Eat This Book
- First edition cover
- Author: Ryan Nerz
- Cover artist: Philip Pascuzzo
- Language: English
- Subject: Competitive eating
- Publisher: St. Martin's Press
- Publication date: April 2006
- Publication place: United States
- Media type: Print (Hardback & Paperback)
- Pages: ix, 308 pp
- ISBN: 0-312-33968-2
- OCLC: 62084428
- Dewey Decimal: 641.01/3 22
- LC Class: TX631 .N47 2006

= Eat This Book =

2006 non-fiction book by Ryan Nerz

Eat This Book is a book by Ryan Nerz which explores the world of competitive eating. Published by St. Martin's Press in 2006, Eat This Book provides a firsthand look into this sometimes controversial sport.

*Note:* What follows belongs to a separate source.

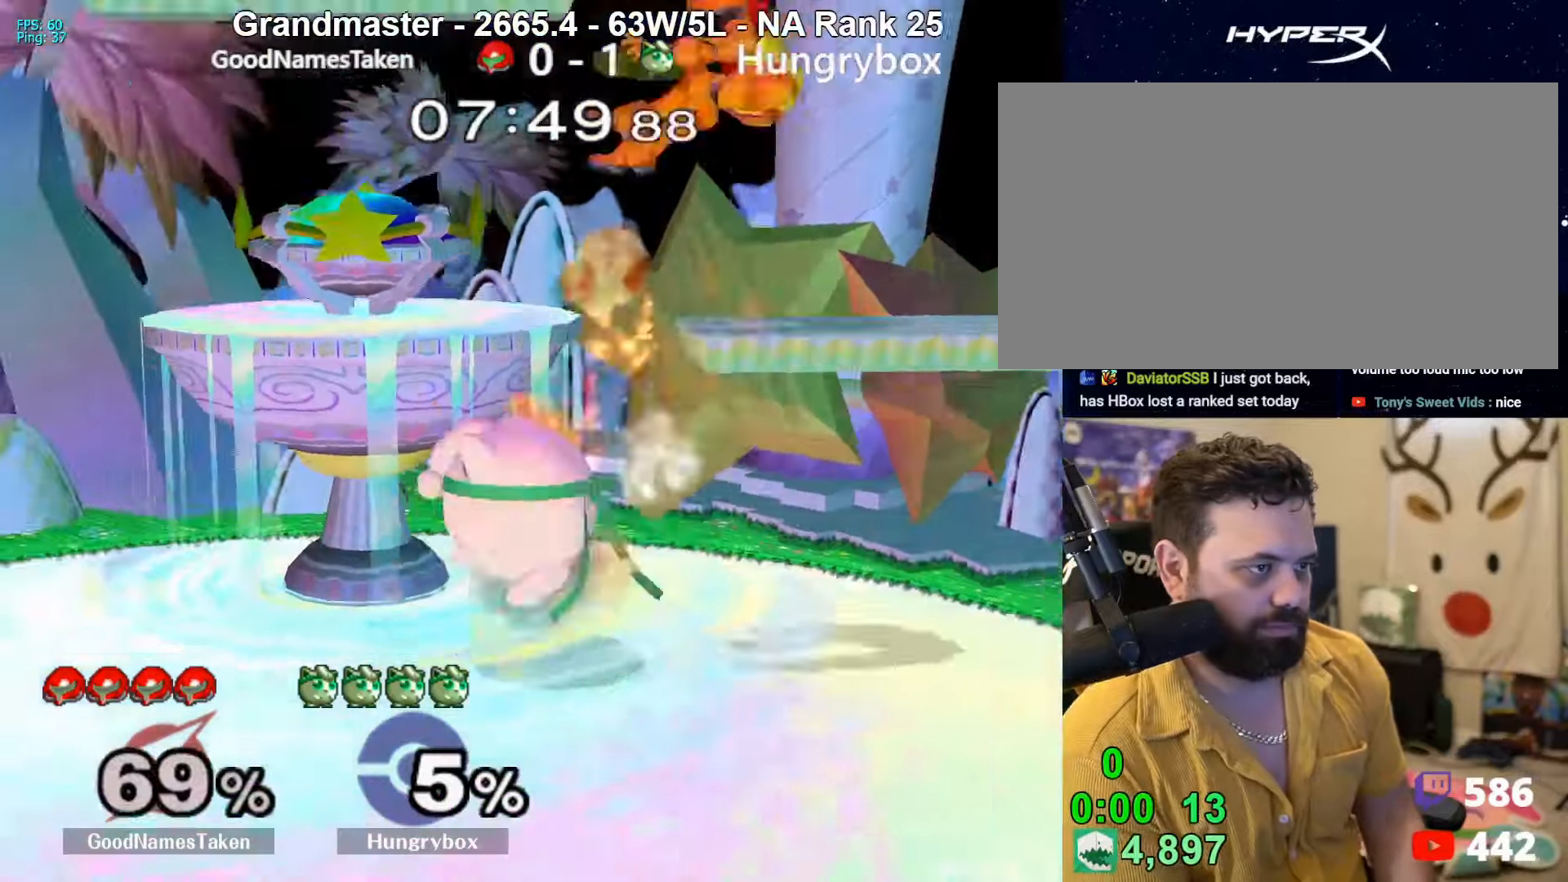
{"buttons": [], "left_stick": "center", "right_stick": "center", "events": [[34, "left_stick", "center"]]}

Nerz, who spent a year as an emcee for the International Federation of Competitive Eating, has firsthand insight into the competitive eating phenomenon.

==Reviews==
Because Nerz's book was released in the same month as Jason Fagone's Horsemen of the Esophagus, and since both books cover the sport of competitive eating, a number of published reviews covered both books together and drew comparisons between them.

The strongest criticism levelled at Eat This Book in reviews is that Nerz uses prose that is more sensational than objective. Booklist critiqued his book as "basically a book-length infomercial for the organization and its most famous athletes."

Despite this negative criticism, other reviewers found the direct involvement by Nerz, and first-hand account of his own personal quest to become a competitive participant both absorbing and entertaining. Jennings commends Nerz for presenting a broader cast of characters who participate in the sport, even though Nerz's book covers a narrower view of the sport than Fagone's Horsemen of the Esophagus. Nerz was able to provide increased coverage of the competitors as a result of emceeing many contests, and therefore obtaining direct access to many competitors that Fagone did not have. The book's breadth of coverage, both in terms of contests arranged neatly by chapter and in terms of the number of competitors, was also noted positively in other reviews.

The Publishers Weekly review of the book said that "Nerz chronicles his amusing adventures in the perverse, repellent, strangely heroic world of competitive eating…with glee and good humor." The New York Times Book Review compared the author’s style to that of Grantland Rice, an early 20th-century American sportswriter known for his elegant prose. Calling the author "more mythifier than journalist," the Times Book Review added that the competitive eaters he profiled "are indeed a colorful, varied bunch, even without the pro-wrestling-style personalities the IFOCE encourages."

Nerz appeared on The Daily Show with Jon Stewart on April 18, 2006, to discuss the book.